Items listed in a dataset
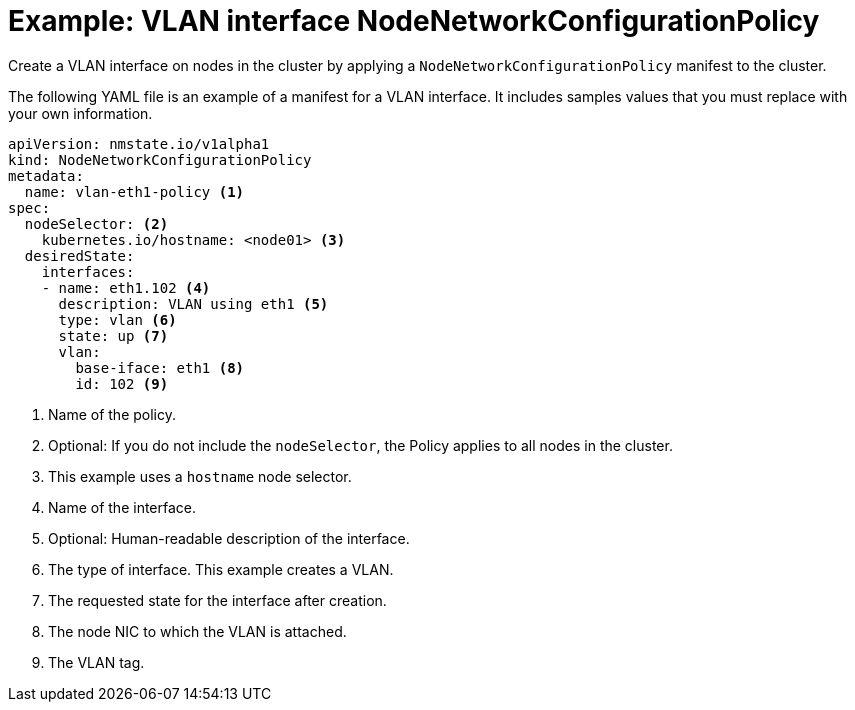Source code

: // Module included in the following assemblies:
//
// * virt/node_network/virt-updating-node-network-config.adoc

[id="virt-example-vlan-nncp_{context}"]
= Example: VLAN interface NodeNetworkConfigurationPolicy

Create a VLAN interface on nodes in the cluster by applying a `NodeNetworkConfigurationPolicy` manifest
to the cluster. 

The following YAML file is an example of a manifest for a VLAN interface.
It includes samples values that you must replace with your own information.

[source,yaml]
----
apiVersion: nmstate.io/v1alpha1
kind: NodeNetworkConfigurationPolicy
metadata:
  name: vlan-eth1-policy <1>
spec:
  nodeSelector: <2>
    kubernetes.io/hostname: <node01> <3>
  desiredState:
    interfaces:
    - name: eth1.102 <4>
      description: VLAN using eth1 <5>
      type: vlan <6>
      state: up <7>
      vlan:
        base-iface: eth1 <8>
        id: 102 <9>
----
<1> Name of the policy. 
<2> Optional: If you do not include the `nodeSelector`, the Policy applies to all nodes in the cluster.
<3> This example uses a `hostname` node selector.
<4> Name of the interface.
<5> Optional: Human-readable description of the interface.
<6> The type of interface. This example creates a VLAN.
<7> The requested state for the interface after creation.
<8> The node NIC to which the VLAN is attached. 
<9> The VLAN tag. 

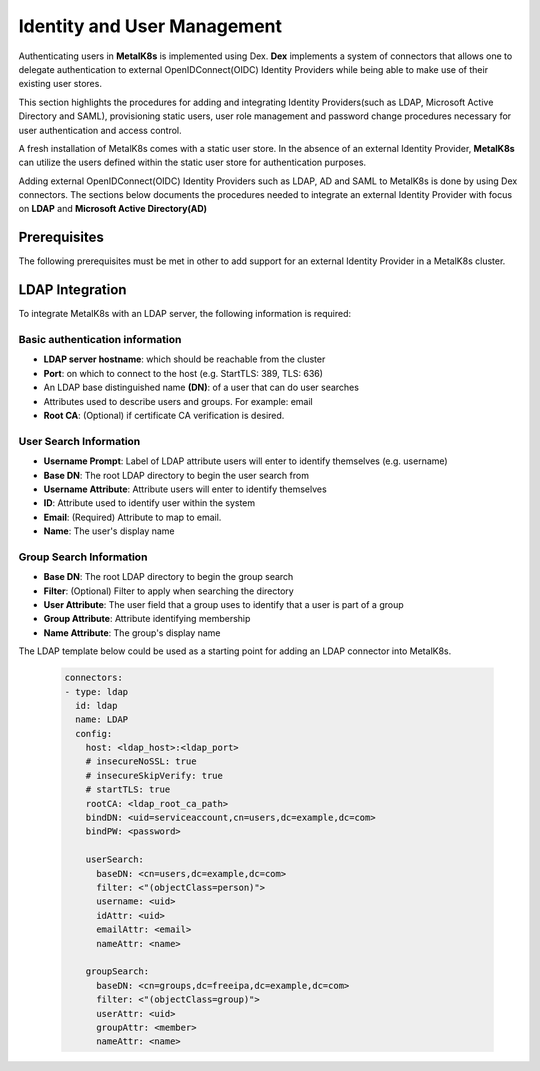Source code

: Identity and User Management
============================

Authenticating users in **MetalK8s** is implemented using Dex. **Dex**
implements a system of connectors that allows one to delegate authentication to
external OpenIDConnect(OIDC) Identity Providers while being able
to make use of their existing user stores.

This section highlights the procedures for adding and integrating Identity
Providers(such as LDAP, Microsoft Active Directory and SAML), provisioning
static users, user role management and password change procedures
necessary for user authentication and access control.


A fresh installation of MetalK8s comes with a static user store. In the absence
of an external Identity Provider, **MetalK8s** can utilize the users defined
within the static user store for authentication purposes.

.. Todo::

    - Define the MetalK8s roles(Mainly Admin role and Read-only roles).
    - Define how to create static users using K8s secrets.
    - Define how to bind users to any of the above roles.
    - Define how to the change password of a static user.

Adding external OpenIDConnect(OIDC) Identity Providers such as LDAP, AD and
SAML to MetalK8s is done by using Dex connectors.
The sections below documents the procedures needed to integrate an external
Identity Provider with focus on **LDAP** and **Microsoft Active Directory(AD)**

Prerequisites
-------------

The following prerequisites must be met in other to add support for an
external Identity Provider in a MetalK8s cluster.

.. Todo::

    - Document how to obtain Dex config file from K8s secrets
    - How to decode the conf file
    - How to add the connectors and how to patch the deployment

LDAP Integration
----------------

To integrate MetalK8s with an LDAP server, the following information is
required:

Basic authentication information
++++++++++++++++++++++++++++++++

- **LDAP server hostname**: which should be reachable from the cluster
- **Port**: on which to connect to the host (e.g. StartTLS: 389, TLS: 636)
- An LDAP base distinguished name **(DN)**: of a user that can do user searches
- Attributes used to describe users and groups. For example: email
- **Root CA**: (Optional) if certificate CA verification is desired.

User Search Information
+++++++++++++++++++++++

- **Username Prompt**: Label of LDAP attribute users will enter to identify
  themselves (e.g. username)
- **Base DN**: The root LDAP directory to begin the user search from
- **Username Attribute**: Attribute users will enter to identify themselves
- **ID**: Attribute used to identify user within the system
- **Email**: (Required) Attribute to map to email.
- **Name**: The user's display name

Group Search Information
++++++++++++++++++++++++

- **Base DN**: The root LDAP directory to begin the group search
- **Filter**: (Optional) Filter to apply when searching the directory
- **User Attribute**: The user field that a group uses to identify that a user
  is part of a group
- **Group Attribute**: Attribute identifying membership
- **Name Attribute**: The group's display name

The LDAP template below could be used as a starting point for adding an LDAP
connector into MetalK8s.

    .. code-block:: yaml

      connectors:
      - type: ldap
        id: ldap
        name: LDAP
        config:
          host: <ldap_host>:<ldap_port>
          # insecureNoSSL: true
          # insecureSkipVerify: true
          # startTLS: true
          rootCA: <ldap_root_ca_path>
          bindDN: <uid=serviceaccount,cn=users,dc=example,dc=com>
          bindPW: <password>

          userSearch:
            baseDN: <cn=users,dc=example,dc=com>
            filter: <"(objectClass=person)">
            username: <uid>
            idAttr: <uid>
            emailAttr: <email>
            nameAttr: <name>

          groupSearch:
            baseDN: <cn=groups,dc=freeipa,dc=example,dc=com>
            filter: <"(objectClass=group)">
            userAttr: <uid>
            groupAttr: <member>
            nameAttr: <name>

*YOUR OBJECTIVE:*
Make an exact copy of every record, pictures excluded.

*YOUR SOLUTION:*
Source code

: // Module included in the following assemblies:
//
// * virt/node_network/virt-updating-node-network-config.adoc

[id="virt-example-vlan-nncp_{context}"]
= Example: VLAN interface NodeNetworkConfigurationPolicy

Create a VLAN interface on nodes in the cluster by applying a `NodeNetworkConfigurationPolicy` manifest
to the cluster. 

The following YAML file is an example of a manifest for a VLAN interface.
It includes samples values that you must replace with your own information.

[source,yaml]
----
apiVersion: nmstate.io/v1alpha1
kind: NodeNetworkConfigurationPolicy
metadata:
  name: vlan-eth1-policy <1>
spec:
  nodeSelector: <2>
    kubernetes.io/hostname: <node01> <3>
  desiredState:
    interfaces:
    - name: eth1.102 <4>
      description: VLAN using eth1 <5>
      type: vlan <6>
      state: up <7>
      vlan:
        base-iface: eth1 <8>
        id: 102 <9>
----
<1> Name of the policy. 
<2> Optional: If you do not include the `nodeSelector`, the Policy applies to all nodes in the cluster.
<3> This example uses a `hostname` node selector.
<4> Name of the interface.
<5> Optional: Human-readable description of the interface.
<6> The type of interface. This example creates a VLAN.
<7> The requested state for the interface after creation.
<8> The node NIC to which the VLAN is attached. 
<9> The VLAN tag. 

Source code

: Identity and User Management
============================

Authenticating users in **MetalK8s** is implemented using Dex. **Dex**
implements a system of connectors that allows one to delegate authentication to
external OpenIDConnect(OIDC) Identity Providers while being able
to make use of their existing user stores.

This section highlights the procedures for adding and integrating Identity
Providers(such as LDAP, Microsoft Active Directory and SAML), provisioning
static users, user role management and password change procedures
necessary for user authentication and access control.


A fresh installation of MetalK8s comes with a static user store. In the absence
of an external Identity Provider, **MetalK8s** can utilize the users defined
within the static user store for authentication purposes.

.. Todo::

    - Define the MetalK8s roles(Mainly Admin role and Read-only roles).
    - Define how to create static users using K8s secrets.
    - Define how to bind users to any of the above roles.
    - Define how to the change password of a static user.

Adding external OpenIDConnect(OIDC) Identity Providers such as LDAP, AD and
SAML to MetalK8s is done by using Dex connectors.
The sections below documents the procedures needed to integrate an external
Identity Provider with focus on **LDAP** and **Microsoft Active Directory(AD)**

Prerequisites
-------------

The following prerequisites must be met in other to add support for an
external Identity Provider in a MetalK8s cluster.

.. Todo::

    - Document how to obtain Dex config file from K8s secrets
    - How to decode the conf file
    - How to add the connectors and how to patch the deployment

LDAP Integration
----------------

To integrate MetalK8s with an LDAP server, the following information is
required:

Basic authentication information
++++++++++++++++++++++++++++++++

- **LDAP server hostname**: which should be reachable from the cluster
- **Port**: on which to connect to the host (e.g. StartTLS: 389, TLS: 636)
- An LDAP base distinguished name **(DN)**: of a user that can do user searches
- Attributes used to describe users and groups. For example: email
- **Root CA**: (Optional) if certificate CA verification is desired.

User Search Information
+++++++++++++++++++++++

- **Username Prompt**: Label of LDAP attribute users will enter to identify
  themselves (e.g. username)
- **Base DN**: The root LDAP directory to begin the user search from
- **Username Attribute**: Attribute users will enter to identify themselves
- **ID**: Attribute used to identify user within the system
- **Email**: (Required) Attribute to map to email.
- **Name**: The user's display name

Group Search Information
++++++++++++++++++++++++

- **Base DN**: The root LDAP directory to begin the group search
- **Filter**: (Optional) Filter to apply when searching the directory
- **User Attribute**: The user field that a group uses to identify that a user
  is part of a group
- **Group Attribute**: Attribute identifying membership
- **Name Attribute**: The group's display name

The LDAP template below could be used as a starting point for adding an LDAP
connector into MetalK8s.

    .. code-block:: yaml

      connectors:
      - type: ldap
        id: ldap
        name: LDAP
        config:
          host: <ldap_host>:<ldap_port>
          # insecureNoSSL: true
          # insecureSkipVerify: true
          # startTLS: true
          rootCA: <ldap_root_ca_path>
          bindDN: <uid=serviceaccount,cn=users,dc=example,dc=com>
          bindPW: <password>

          userSearch:
            baseDN: <cn=users,dc=example,dc=com>
            filter: <"(objectClass=person)">
            username: <uid>
            idAttr: <uid>
            emailAttr: <email>
            nameAttr: <name>

          groupSearch:
            baseDN: <cn=groups,dc=freeipa,dc=example,dc=com>
            filter: <"(objectClass=group)">
            userAttr: <uid>
            groupAttr: <member>
            nameAttr: <name>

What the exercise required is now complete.